#### [Exercise requirements]
Please render every line of the entries below as a Markdown table with two columns, Row for the row number and Line for the line itself, leaving out blank lines.

[Collected data]
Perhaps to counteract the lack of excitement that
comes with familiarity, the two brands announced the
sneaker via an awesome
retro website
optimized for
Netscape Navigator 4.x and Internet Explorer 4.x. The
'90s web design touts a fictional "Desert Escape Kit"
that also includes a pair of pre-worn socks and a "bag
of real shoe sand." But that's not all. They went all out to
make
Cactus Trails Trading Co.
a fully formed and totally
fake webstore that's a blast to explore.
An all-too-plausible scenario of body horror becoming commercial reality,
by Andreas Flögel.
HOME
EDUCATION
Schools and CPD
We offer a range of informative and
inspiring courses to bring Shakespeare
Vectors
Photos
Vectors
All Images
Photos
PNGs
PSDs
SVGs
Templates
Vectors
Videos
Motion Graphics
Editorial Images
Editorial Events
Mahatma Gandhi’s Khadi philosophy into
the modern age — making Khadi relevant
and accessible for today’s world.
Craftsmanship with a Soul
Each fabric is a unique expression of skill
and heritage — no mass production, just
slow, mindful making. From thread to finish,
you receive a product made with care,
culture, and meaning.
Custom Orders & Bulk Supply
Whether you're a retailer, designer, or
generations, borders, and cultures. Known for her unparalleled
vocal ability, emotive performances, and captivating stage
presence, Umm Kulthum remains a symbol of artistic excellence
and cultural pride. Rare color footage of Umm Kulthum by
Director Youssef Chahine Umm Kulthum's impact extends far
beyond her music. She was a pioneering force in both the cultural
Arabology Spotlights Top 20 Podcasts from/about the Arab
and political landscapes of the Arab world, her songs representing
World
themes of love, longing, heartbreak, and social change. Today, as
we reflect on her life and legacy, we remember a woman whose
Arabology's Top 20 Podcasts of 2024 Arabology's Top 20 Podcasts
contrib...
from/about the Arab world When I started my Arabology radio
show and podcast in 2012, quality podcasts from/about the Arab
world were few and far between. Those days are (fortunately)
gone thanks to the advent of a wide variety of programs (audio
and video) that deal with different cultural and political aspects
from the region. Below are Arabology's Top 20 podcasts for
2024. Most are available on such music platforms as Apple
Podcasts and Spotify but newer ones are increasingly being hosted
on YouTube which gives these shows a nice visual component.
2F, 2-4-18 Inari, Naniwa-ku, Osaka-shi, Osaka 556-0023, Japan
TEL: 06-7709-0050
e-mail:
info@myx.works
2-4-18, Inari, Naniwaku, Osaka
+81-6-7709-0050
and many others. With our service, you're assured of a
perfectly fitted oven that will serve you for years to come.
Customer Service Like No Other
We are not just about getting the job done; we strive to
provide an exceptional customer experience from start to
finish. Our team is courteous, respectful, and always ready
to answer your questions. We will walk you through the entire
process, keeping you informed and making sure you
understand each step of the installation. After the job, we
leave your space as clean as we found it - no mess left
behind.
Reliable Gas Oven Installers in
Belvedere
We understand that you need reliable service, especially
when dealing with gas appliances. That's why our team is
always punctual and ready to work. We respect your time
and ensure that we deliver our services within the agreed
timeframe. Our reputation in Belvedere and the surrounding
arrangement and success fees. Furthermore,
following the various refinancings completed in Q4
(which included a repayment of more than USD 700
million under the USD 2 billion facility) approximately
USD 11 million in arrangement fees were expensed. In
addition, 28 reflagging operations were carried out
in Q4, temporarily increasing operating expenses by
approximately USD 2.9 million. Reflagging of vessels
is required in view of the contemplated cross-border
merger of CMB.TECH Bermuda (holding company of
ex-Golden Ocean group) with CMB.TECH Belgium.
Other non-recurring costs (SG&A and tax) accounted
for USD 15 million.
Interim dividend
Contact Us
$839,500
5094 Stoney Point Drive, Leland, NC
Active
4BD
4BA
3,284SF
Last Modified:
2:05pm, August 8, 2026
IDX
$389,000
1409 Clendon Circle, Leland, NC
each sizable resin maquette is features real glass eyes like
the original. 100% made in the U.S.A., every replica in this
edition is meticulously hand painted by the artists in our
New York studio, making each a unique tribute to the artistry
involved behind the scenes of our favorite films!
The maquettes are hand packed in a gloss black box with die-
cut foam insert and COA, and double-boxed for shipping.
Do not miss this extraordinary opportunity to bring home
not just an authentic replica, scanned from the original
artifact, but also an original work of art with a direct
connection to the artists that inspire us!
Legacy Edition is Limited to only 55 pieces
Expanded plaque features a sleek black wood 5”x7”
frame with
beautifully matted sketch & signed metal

#### [Task response]
| Row | Line |
|---|---|
| 1 | Perhaps to counteract the lack of excitement that |
| 2 | comes with familiarity, the two brands announced the |
| 3 | sneaker via an awesome |
| 4 | retro website |
| 5 | optimized for |
| 6 | Netscape Navigator 4.x and Internet Explorer 4.x. The |
| 7 | '90s web design touts a fictional "Desert Escape Kit" |
| 8 | that also includes a pair of pre-worn socks and a "bag |
| 9 | of real shoe sand." But that's not all. They went all out to |
| 10 | make |
| 11 | Cactus Trails Trading Co. |
| 12 | a fully formed and totally |
| 13 | fake webstore that's a blast to explore. |
| 14 | An all-too-plausible scenario of body horror becoming commercial reality, |
| 15 | by Andreas Flögel. |
| 16 | HOME |
| 17 | EDUCATION |
| 18 | Schools and CPD |
| 19 | We offer a range of informative and |
| 20 | inspiring courses to bring Shakespeare |
| 21 | Vectors |
| 22 | Photos |
| 23 | Vectors |
| 24 | All Images |
| 25 | Photos |
| 26 | PNGs |
| 27 | PSDs |
| 28 | SVGs |
| 29 | Templates |
| 30 | Vectors |
| 31 | Videos |
| 32 | Motion Graphics |
| 33 | Editorial Images |
| 34 | Editorial Events |
| 35 | Mahatma Gandhi’s Khadi philosophy into |
| 36 | the modern age — making Khadi relevant |
| 37 | and accessible for today’s world. |
| 38 | Craftsmanship with a Soul |
| 39 | Each fabric is a unique expression of skill |
| 40 | and heritage — no mass production, just |
| 41 | slow, mindful making. From thread to finish, |
| 42 | you receive a product made with care, |
| 43 | culture, and meaning. |
| 44 | Custom Orders & Bulk Supply |
| 45 | Whether you're a retailer, designer, or |
| 46 | generations, borders, and cultures. Known for her unparalleled |
| 47 | vocal ability, emotive performances, and captivating stage |
| 48 | presence, Umm Kulthum remains a symbol of artistic excellence |
| 49 | and cultural pride. Rare color footage of Umm Kulthum by |
| 50 | Director Youssef Chahine Umm Kulthum's impact extends far |
| 51 | beyond her music. She was a pioneering force in both the cultural |
| 52 | Arabology Spotlights Top 20 Podcasts from/about the Arab |
| 53 | and political landscapes of the Arab world, her songs representing |
| 54 | World |
| 55 | themes of love, longing, heartbreak, and social change. Today, as |
| 56 | we reflect on her life and legacy, we remember a woman whose |
| 57 | Arabology's Top 20 Podcasts of 2024 Arabology's Top 20 Podcasts |
| 58 | contrib... |
| 59 | from/about the Arab world When I started my Arabology radio |
| 60 | show and podcast in 2012, quality podcasts from/about the Arab |
| 61 | world were few and far between. Those days are (fortunately) |
| 62 | gone thanks to the advent of a wide variety of programs (audio |
| 63 | and video) that deal with different cultural and political aspects |
| 64 | from the region. Below are Arabology's Top 20 podcasts for |
| 65 | 2024. Most are available on such music platforms as Apple |
| 66 | Podcasts and Spotify but newer ones are increasingly being hosted |
| 67 | on YouTube which gives these shows a nice visual component. |
| 68 | 2F, 2-4-18 Inari, Naniwa-ku, Osaka-shi, Osaka 556-0023, Japan |
| 69 | TEL: 06-7709-0050 |
| 70 | e-mail: |
| 71 | info@myx.works |
| 72 | 2-4-18, Inari, Naniwaku, Osaka |
| 73 | +81-6-7709-0050 |
| 74 | and many others. With our service, you're assured of a |
| 75 | perfectly fitted oven that will serve you for years to come. |
| 76 | Customer Service Like No Other |
| 77 | We are not just about getting the job done; we strive to |
| 78 | provide an exceptional customer experience from start to |
| 79 | finish. Our team is courteous, respectful, and always ready |
| 80 | to answer your questions. We will walk you through the entire |
| 81 | process, keeping you informed and making sure you |
| 82 | understand each step of the installation. After the job, we |
| 83 | leave your space as clean as we found it - no mess left |
| 84 | behind. |
| 85 | Reliable Gas Oven Installers in |
| 86 | Belvedere |
| 87 | We understand that you need reliable service, especially |
| 88 | when dealing with gas appliances. That's why our team is |
| 89 | always punctual and ready to work. We respect your time |
| 90 | and ensure that we deliver our services within the agreed |
| 91 | timeframe. Our reputation in Belvedere and the surrounding |
| 92 | arrangement and success fees. Furthermore, |
| 93 | following the various refinancings completed in Q4 |
| 94 | (which included a repayment of more than USD 700 |
| 95 | million under the USD 2 billion facility) approximately |
| 96 | USD 11 million in arrangement fees were expensed. In |
| 97 | addition, 28 reflagging operations were carried out |
| 98 | in Q4, temporarily increasing operating expenses by |
| 99 | approximately USD 2.9 million. Reflagging of vessels |
| 100 | is required in view of the contemplated cross-border |
| 101 | merger of CMB.TECH Bermuda (holding company of |
| 102 | ex-Golden Ocean group) with CMB.TECH Belgium. |
| 103 | Other non-recurring costs (SG&A and tax) accounted |
| 104 | for USD 15 million. |
| 105 | Interim dividend |
| 106 | Contact Us |
| 107 | $839,500 |
| 108 | 5094 Stoney Point Drive, Leland, NC |
| 109 | Active |
| 110 | 4BD |
| 111 | 4BA |
| 112 | 3,284SF |
| 113 | Last Modified: |
| 114 | 2:05pm, August 8, 2026 |
| 115 | IDX |
| 116 | $389,000 |
| 117 | 1409 Clendon Circle, Leland, NC |
| 118 | each sizable resin maquette is features real glass eyes like |
| 119 | the original. 100% made in the U.S.A., every replica in this |
| 120 | edition is meticulously hand painted by the artists in our |
| 121 | New York studio, making each a unique tribute to the artistry |
| 122 | involved behind the scenes of our favorite films! |
| 123 | The maquettes are hand packed in a gloss black box with die- |
| 124 | cut foam insert and COA, and double-boxed for shipping. |
| 125 | Do not miss this extraordinary opportunity to bring home |
| 126 | not just an authentic replica, scanned from the original |
| 127 | artifact, but also an original work of art with a direct |
| 128 | connection to the artists that inspire us! |
| 129 | Legacy Edition is Limited to only 55 pieces |
| 130 | Expanded plaque features a sleek black wood 5”x7” |
| 131 | frame with |
| 132 | beautifully matted sketch & signed metal |